#### [SOAL TERTULIS 1]
Tuliskan tanpa diubah sedikit pun bagian teks bacaan tentang tujuan kurikulum, dari "Pencapaian komponen tujuan kurikulum" sampai "a. Klasifikasi Tujuan.".
#### [SOAL TERTULIS 2]
Menurut Bloom dalam teks bacaan tentang tujuan kurikulum, apa saja tiga domain untuk menggolongkan perilaku yang dirumuskan sebagai tujuan?
#### [SOAL TERTULIS 3]
Teruskan teks bacaan tentang tujuan kurikulum, mulai setelah kalimat terakhirnya.

+++ TEKS BACAAN

Wina Sanjaya[10] mengemukakan beberapa alasan mengapa tujuan perlu dirumuskan dalam kurikulum. Pertama, Tujuan erat kaitannya dengan arah dan sasaran yang harus dicapai oleh setiap upaya pendidikan. Kurikulum merupakan alat untuk mencapai tujuan pendidikan, dengan demikian perumusan tujuan merupakan salah satu komponen yang harus ada dalam sebuah kurikulum. Kedua, melalui tujuan yang jelas, maka dapat membantu pengembang kurikulum dalam mendesain model kuriukulum yang dapat digunakan bahkan akan membantu guru dalam mendesain system pembelajaran. Ketiga, tujuan kurikulum yang jelas dapat digunakan sebagai control dalam menentukan batas-batas dan kualitas pembelajaran.

Pencapaian komponen tujuan kurikulum akan menjadi sangat penting karena pencapaian komponen tujuan ini berakibat langsung terhadap pencapaian tujuan-tujuan pendidikan selanjutnya[11].

a. Klasifikasi Tujuan.

Menurut Bloom[12] bentuk prilaku sebagai tujuan yang harus dirumuskandapat digolongkan kedalam tiga klasifikasi atau tiga domain (bidang), yaitu domain kognitif, domain afektif, dan domain psikomotor.

++++++
+++ DATA YANG DIBERIKAN

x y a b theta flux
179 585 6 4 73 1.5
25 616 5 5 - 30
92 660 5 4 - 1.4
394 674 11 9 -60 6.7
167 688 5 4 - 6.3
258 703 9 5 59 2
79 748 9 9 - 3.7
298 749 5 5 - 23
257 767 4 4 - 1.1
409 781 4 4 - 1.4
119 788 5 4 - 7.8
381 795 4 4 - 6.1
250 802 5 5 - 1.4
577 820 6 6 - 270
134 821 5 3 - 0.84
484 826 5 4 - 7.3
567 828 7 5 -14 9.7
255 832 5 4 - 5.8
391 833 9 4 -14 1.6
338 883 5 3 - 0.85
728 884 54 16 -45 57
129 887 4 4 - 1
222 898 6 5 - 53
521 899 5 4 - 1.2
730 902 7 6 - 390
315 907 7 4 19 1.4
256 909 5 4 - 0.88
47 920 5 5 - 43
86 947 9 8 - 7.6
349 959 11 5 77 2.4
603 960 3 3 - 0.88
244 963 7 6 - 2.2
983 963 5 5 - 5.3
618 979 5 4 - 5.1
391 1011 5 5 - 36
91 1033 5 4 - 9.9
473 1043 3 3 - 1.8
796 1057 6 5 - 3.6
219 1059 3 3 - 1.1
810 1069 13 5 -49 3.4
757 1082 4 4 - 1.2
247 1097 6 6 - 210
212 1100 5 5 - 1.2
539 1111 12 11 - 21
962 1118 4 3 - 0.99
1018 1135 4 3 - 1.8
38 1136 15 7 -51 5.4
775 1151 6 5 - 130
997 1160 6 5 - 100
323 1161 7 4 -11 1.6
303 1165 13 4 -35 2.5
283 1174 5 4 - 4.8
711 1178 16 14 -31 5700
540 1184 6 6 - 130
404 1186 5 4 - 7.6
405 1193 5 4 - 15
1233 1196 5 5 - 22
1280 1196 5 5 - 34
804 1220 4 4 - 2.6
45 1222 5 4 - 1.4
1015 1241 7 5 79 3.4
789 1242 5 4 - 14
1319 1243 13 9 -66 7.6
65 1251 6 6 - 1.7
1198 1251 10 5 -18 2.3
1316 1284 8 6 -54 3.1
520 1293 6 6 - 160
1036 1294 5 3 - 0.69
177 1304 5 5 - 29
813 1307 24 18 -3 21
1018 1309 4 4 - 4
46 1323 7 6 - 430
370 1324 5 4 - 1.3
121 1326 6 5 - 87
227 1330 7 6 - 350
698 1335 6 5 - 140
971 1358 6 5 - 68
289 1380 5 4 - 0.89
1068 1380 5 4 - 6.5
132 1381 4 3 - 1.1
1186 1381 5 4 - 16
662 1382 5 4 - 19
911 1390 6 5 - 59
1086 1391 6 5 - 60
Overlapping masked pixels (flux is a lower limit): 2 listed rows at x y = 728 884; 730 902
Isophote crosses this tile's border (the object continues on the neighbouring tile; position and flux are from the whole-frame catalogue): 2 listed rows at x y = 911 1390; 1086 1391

++++++

#### [JAWABAN 1]
Pencapaian komponen tujuan kurikulum akan menjadi sangat penting karena pencapaian komponen tujuan ini berakibat langsung terhadap pencapaian tujuan-tujuan pendidikan selanjutnya[11].

a. Klasifikasi Tujuan.

#### [JAWABAN 2]
Domain kognitif, domain afektif, dan domain psikomotor.

#### [JAWABAN 3]
1) Domain kognitif.

Domain kognitif adalah tujuan pendidikan yang berhubungan dengan kemampuan intelektual atau kemampuan berfikir seperti kemampuan mengingat dan kemampuan memecahkan masalah, domain kognitif terdiri dari enam tingkatan yaitu:

a) Pengetahuan (knowledge).
b) Pemahaman.
c) Penerapan.
d) Analisa.
e) Sintesis.
f) Evaluasi.

2) Domain afektif.

Domain afektif berkenaan dengan sikap, nilai-nilai dan apresiasi. Domain ini merupakan kelanjutan dari domain kognitif. Krathwohl[13] mengemukakan bahwa domain afektif memiliki beberapa tingkatan, yaitu:

a) Penerimaan.
b) Merespon.
c) Menghargai.
d) Mengorganisasi.
e) Karakterisasi nilai.

3) Domain psikomotor.

Domain psikomotor dalah tujuan yang berhubungan dengan kemampuan keterampilan seseorang. Domain ini dapat dibagi kedalam enam bangian, 1. Gerak reflex. 2. Keterampilan dasar. 3. Keterampilan perceptual. 4. Keterampilan fisik. 5. Gerakan keterampilan. 6. Komunikasi nondiskursif.

b. Hirarkis Tujuan.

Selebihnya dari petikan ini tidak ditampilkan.